Obama may be making excuses when he says the public financing system is broken, but he’s right. It seems inconceivable that the Supreme Court will allow limits on Swift Boat-type political speech anytime soon. 527s and their ilk are likely to remain legal, and to continue impacting elections. Money will still matter. To expect otherwise wouldn’t just be naive, it’d also be missing half of the point.

The difficulty is not that there is money in politics or that people pay money to put political ads on television. The problem arises when politicians become dependent on money from certain lobbyists or bundlers or PACs or individuals. Obama has taken a big step towards rectifying that conflict of interest by refusing money from PACs and federal registered lobbyists. Just as important, he has asked major Democratic donors to avoid funding outside groups and give money exclusively through the campaign.

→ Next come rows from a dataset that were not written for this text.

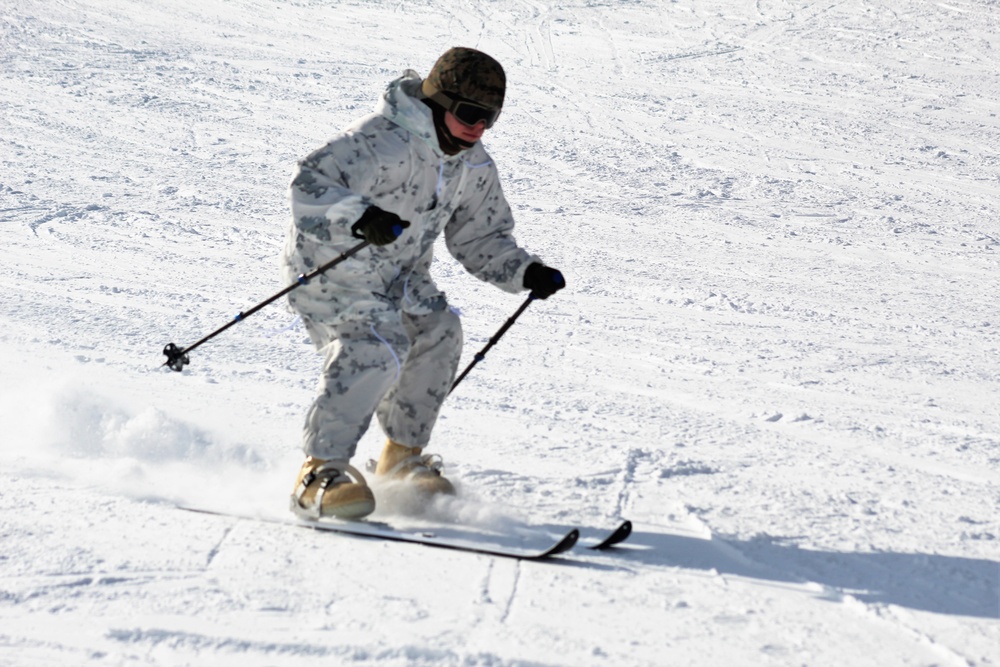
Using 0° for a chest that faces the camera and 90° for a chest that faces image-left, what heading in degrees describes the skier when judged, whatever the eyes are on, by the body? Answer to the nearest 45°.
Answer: approximately 315°

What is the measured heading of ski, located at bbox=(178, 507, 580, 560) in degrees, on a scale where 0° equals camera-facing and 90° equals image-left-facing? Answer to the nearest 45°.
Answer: approximately 315°

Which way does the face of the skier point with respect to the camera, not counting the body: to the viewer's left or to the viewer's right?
to the viewer's right
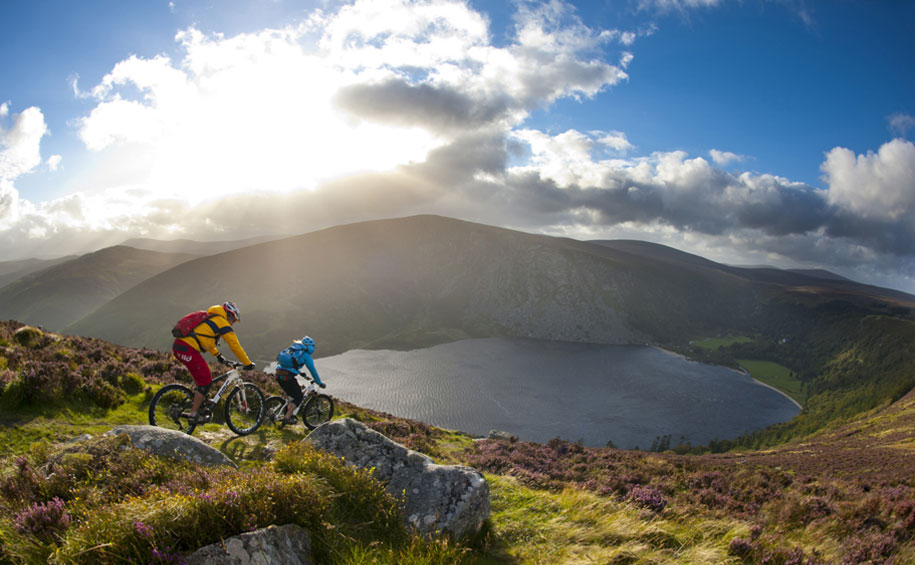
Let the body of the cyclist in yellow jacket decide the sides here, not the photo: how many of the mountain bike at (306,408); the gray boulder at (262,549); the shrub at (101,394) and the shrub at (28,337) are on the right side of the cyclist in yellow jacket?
1

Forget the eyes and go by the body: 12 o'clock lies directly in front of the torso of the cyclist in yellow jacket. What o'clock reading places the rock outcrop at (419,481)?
The rock outcrop is roughly at 2 o'clock from the cyclist in yellow jacket.

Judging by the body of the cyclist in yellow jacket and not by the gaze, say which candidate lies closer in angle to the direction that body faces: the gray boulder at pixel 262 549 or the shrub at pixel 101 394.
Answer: the gray boulder

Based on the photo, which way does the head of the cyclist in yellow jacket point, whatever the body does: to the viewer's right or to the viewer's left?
to the viewer's right

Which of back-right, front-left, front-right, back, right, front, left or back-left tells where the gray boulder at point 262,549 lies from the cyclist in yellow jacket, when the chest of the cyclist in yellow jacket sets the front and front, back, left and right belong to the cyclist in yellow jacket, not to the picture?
right

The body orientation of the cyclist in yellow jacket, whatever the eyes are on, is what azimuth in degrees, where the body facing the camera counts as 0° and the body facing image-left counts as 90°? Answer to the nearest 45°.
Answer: approximately 270°

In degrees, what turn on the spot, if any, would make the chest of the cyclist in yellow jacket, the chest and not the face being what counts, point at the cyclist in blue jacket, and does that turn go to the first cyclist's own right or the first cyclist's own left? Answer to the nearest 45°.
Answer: approximately 45° to the first cyclist's own left
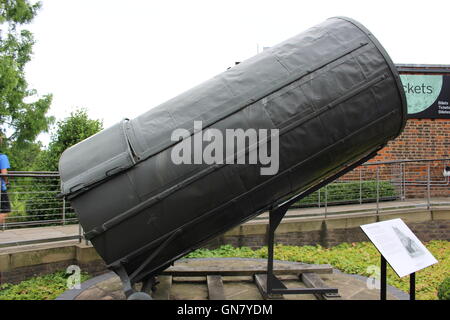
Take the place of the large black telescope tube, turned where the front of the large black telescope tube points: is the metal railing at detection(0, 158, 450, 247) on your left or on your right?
on your left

Taken together, the focus on small donors, the refusal of PAC and lobbyist money, and the attack on independent Democratic groups point to an entirely new way of funding a campaign. Obama has already been praised by the right for understanding and valuing free market solutions and for saying that government isn’t always the answer to social and economic problems. In this case, the Obama campaign seems to have accepted that money is in politics to stay, and that attempts to remove its influence will inevitably be subverted by forces like the 527s. By opting out of the public financing system, Obama is acknowledging that money will always play a crucial role in American politics. But by discouraging donations to independent groups, focusing on small donors, and refusing PAC and lobbyist money, he’s also trying to insure that money plays the right role in American politics.